Cant understand that Logic either Pal...... I play regular enough with a chap off 16......Every time he hits a drive on a Par 5 its out with the 3 wood....Now Iv a good belt of a ball but unless i know i can get home...Usually in the summer......Ill always lay up......He could pull the 3 wood out when he's yards left or right of the fairway......The result...My 6 or 7 iron to 100 mtrs or just inside.....His 3 wood to just about anywhere *IF* he manages to get to the back of the ball in the rough.....He's got this mentality that he has to try and get as close as he can to the green in 2.

Ill take my Par he's walking of with 6's and 7's more often than not....


----------



## In_The_Rough (Mar 18, 2013)

kid2 said:



			Cant understand that Logic either Pal...... I play regular enough with a chap off 16......Every time he hits a drive on a Par 5 its out with the 3 wood....Now Iv a good belt of a ball but unless i know i can get home...Usually in the summer......Ill always lay up......He could pull the 3 wood out when he's yards left or right of the fairway......The result...My 6 or 7 iron to 100 mtrs or just inside.....His 3 wood to just about anywhere *IF* he manages to get to the back of the ball in the rough.....He's got this mentality that he has to try and get as close as he can to the green in 2.

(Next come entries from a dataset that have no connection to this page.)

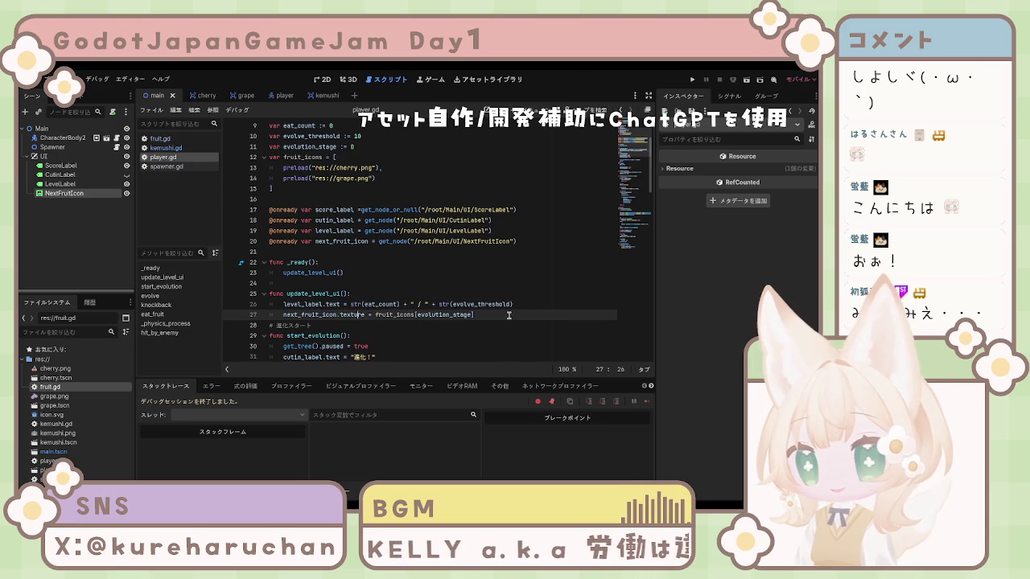
pyautogui.scroll(-3, 504, 315)
pyautogui.scroll(2, 504, 315)
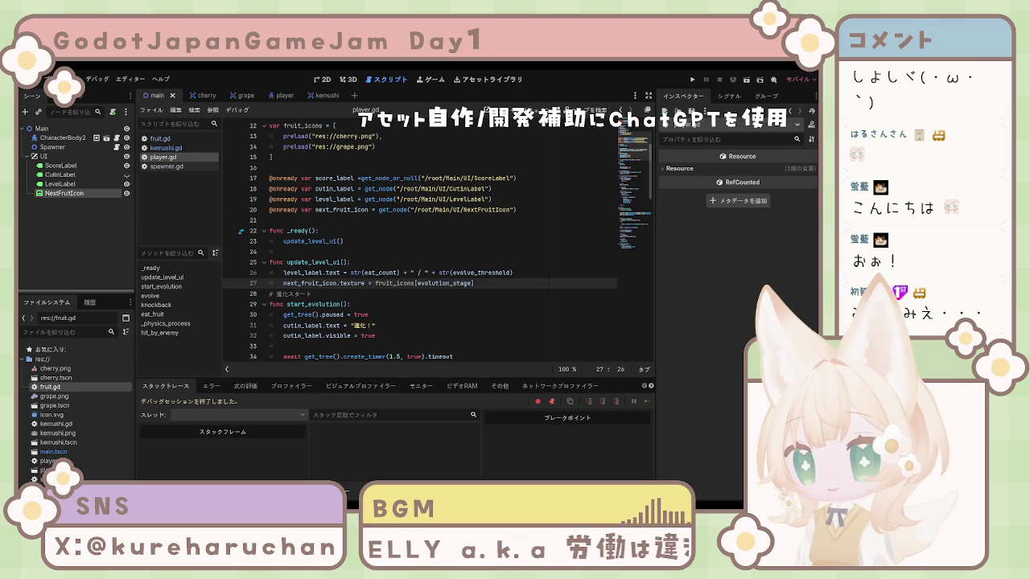
pyautogui.scroll(-1, 438, 242)
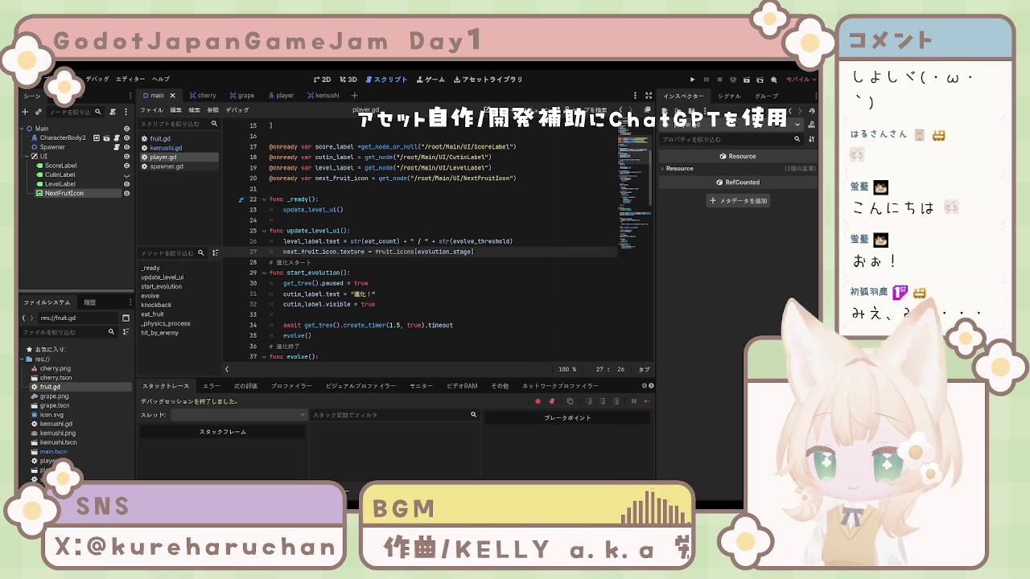
pyautogui.click(573, 230)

Ill take my Par he's walking of with 6's and 7's more often than not....
		
Click to expand...

Some poeple just like the challenge of playing risky or tough shots. I played in a club comp a while back and one guy was off about 20 and he was trying to hit woods out of fairway bunkers, needless to say the odd time he got the ball out the sand it did not go very far


----------



## kid2 (Mar 18, 2013)

In_The_Rough said:



			Some poeple just like the challenge of playing risky or tough shots. I played in a club comp a while back and one guy was off about 20 and he was trying to hit woods out of fairway bunkers, needless to say the odd time he got the ball out the sand it did not go very far
		
Click to expand...



....It would make you wonder...


----------



## In_The_Rough (Mar 18, 2013)

Must have cost 5 or 6 shots during the round, that and trying to smash his tee shots into the middle of next week allowed for around 12 shots overall and then they wonder why they cant get their handicap any lower. I only hit driver on about 4 holes at my place he was hitting it on every hole bar the par 3's


----------



## HomerJSimpson (Mar 18, 2013)

Simple answer is get a lesson. Better long term fix and cheaper than a new bat. I have been working hard on compessing down with my irons but been told to sweep the hybrid and fairways


----------



## MarkA (Mar 19, 2013)

Thanks guys! Lesson it is - Im sure it has got in my head!


----------